La Vanguardia espère la victoire de Gadi Eisenkot, le rival de Nétanyahou aux prochaines législatives israéliennes :
«Si Eisenkot l'emportait, le plan en 15 points pourrait être mis en œuvre. Car Israël suspendrait fort probablement les actions militaires, en vertu de la trêve conclue en octobre dernier, et les technocrates palestiniens chargés de vérifier le désarmement du Hamas pourraient faire leur travail. Le Conseil de la paix, l'instance internationale supervisant la transition, aurait des arguments de poids pour un retrait israélien dès que le Hamas aura été désarmé. Le peuple israélien se rendra aux urnes le 27 octobre. Il est en son pouvoir de faire en sorte que Nétanyahou ne soit plus un obstacle à la paix.»
Trump doit faire davantage pression
The Guardian espère une réponse ferme de Washington :
«Les Palestiniens, désespérés, ne peuvent qu'espérer que la frustration croissante de la Maison-Blanche quant aux guerres sans fin de Nétanyahou généreront un tournant. … Si Trump se résolvait à changer son fusil d'épaule, il aurait le pouvoir d'isoler le Premier ministre israélien, de l'empêcher de continuer à jouer la montre et à louvoyer, et d'imposer un changement de cap. Les efforts du 'Board of Peace', hier, en vue de rassurer le gouvernement israélien sur le processus de vérification du désarmement du Hamas, montrent néanmoins que nous en sommes encore loin.»
Washington semble désemparée
Plus personne ne croit aux plans de paix de Trump, fulmine Avvenire :
«Les Etats-Unis semblent être devenus impuissants, prisonniers du dédale qu'est devenu le Proche-Orient : ils ne savent pas comment sortir de la guerre absurde qu'ils ont déclenchée contre l'Iran, coincés qu'ils sont entre la rigidité des négociateurs iraniens et leur propre échéancier électoral ; ils n'arrivent pas à contenir la violence de l'extrême droite israélienne, qui se trouve elle aussi en pleine campagne électorale ; par ailleurs, les relations avec les alliés régionaux, notamment les monarchies arabes du Golfe, s'avèrent de plus en plus difficiles.»
Israël s'isole de plus en plus
L'action d'Israël met le pays un peu plus sur la touche, estime Politiken :
«Par son recours excessif à la force dans la bande de Gaza et le reste du Proche-Orient depuis deux ans et demi, l'Etat hébreu s'est infligé des dommages considérables – à lui-même ainsi qu'à son image internationale déjà écornée. Même aux Etats-Unis, nombreux sont ceux à en avoir assez.
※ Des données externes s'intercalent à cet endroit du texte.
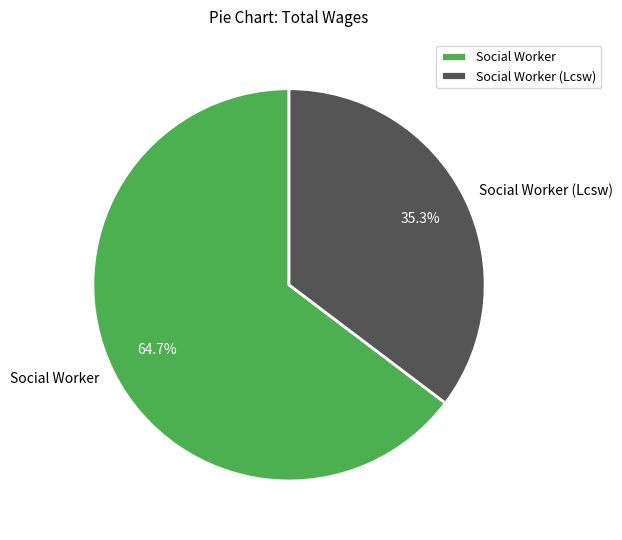

To the nearest percent, what is the difference between the Social Worker (Lcsw) and Social Worker slice percentages?

29%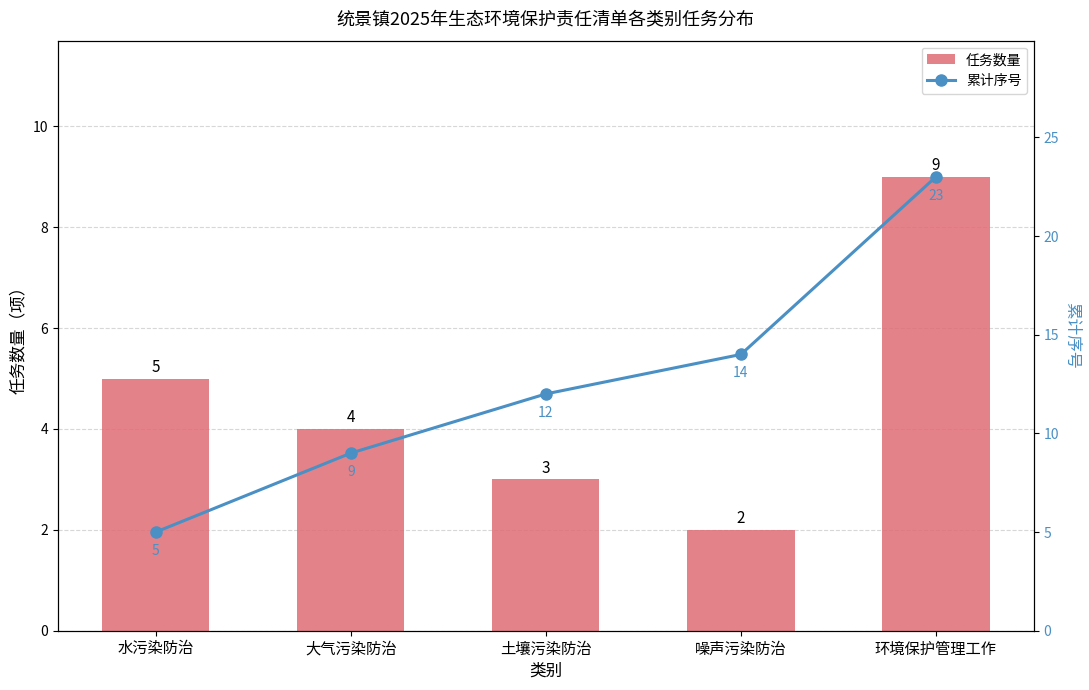

Reading left to right, transcribe all the data shown in this chart.

任务数量: 水污染防治=5	大气污染防治=4	土壤污染防治=3	噪声污染防治=2	环境保护管理工作=9
累计序号: 水污染防治=5	大气污染防治=9	土壤污染防治=12	噪声污染防治=14	环境保护管理工作=23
Récemment, près de la moitié des députés démocrates à la Chambre des représentants ont voté pour suspendre tout soutien américain à Israël ; et même parmi les électeurs républicains, plus de la moitié des moins de 50 ans ont un avis négatif d'Israël. … Si Nétanyahou et ses partenaires extrémistes devaient être réélus, Israël s'isolerait encore plus sur le plan international.»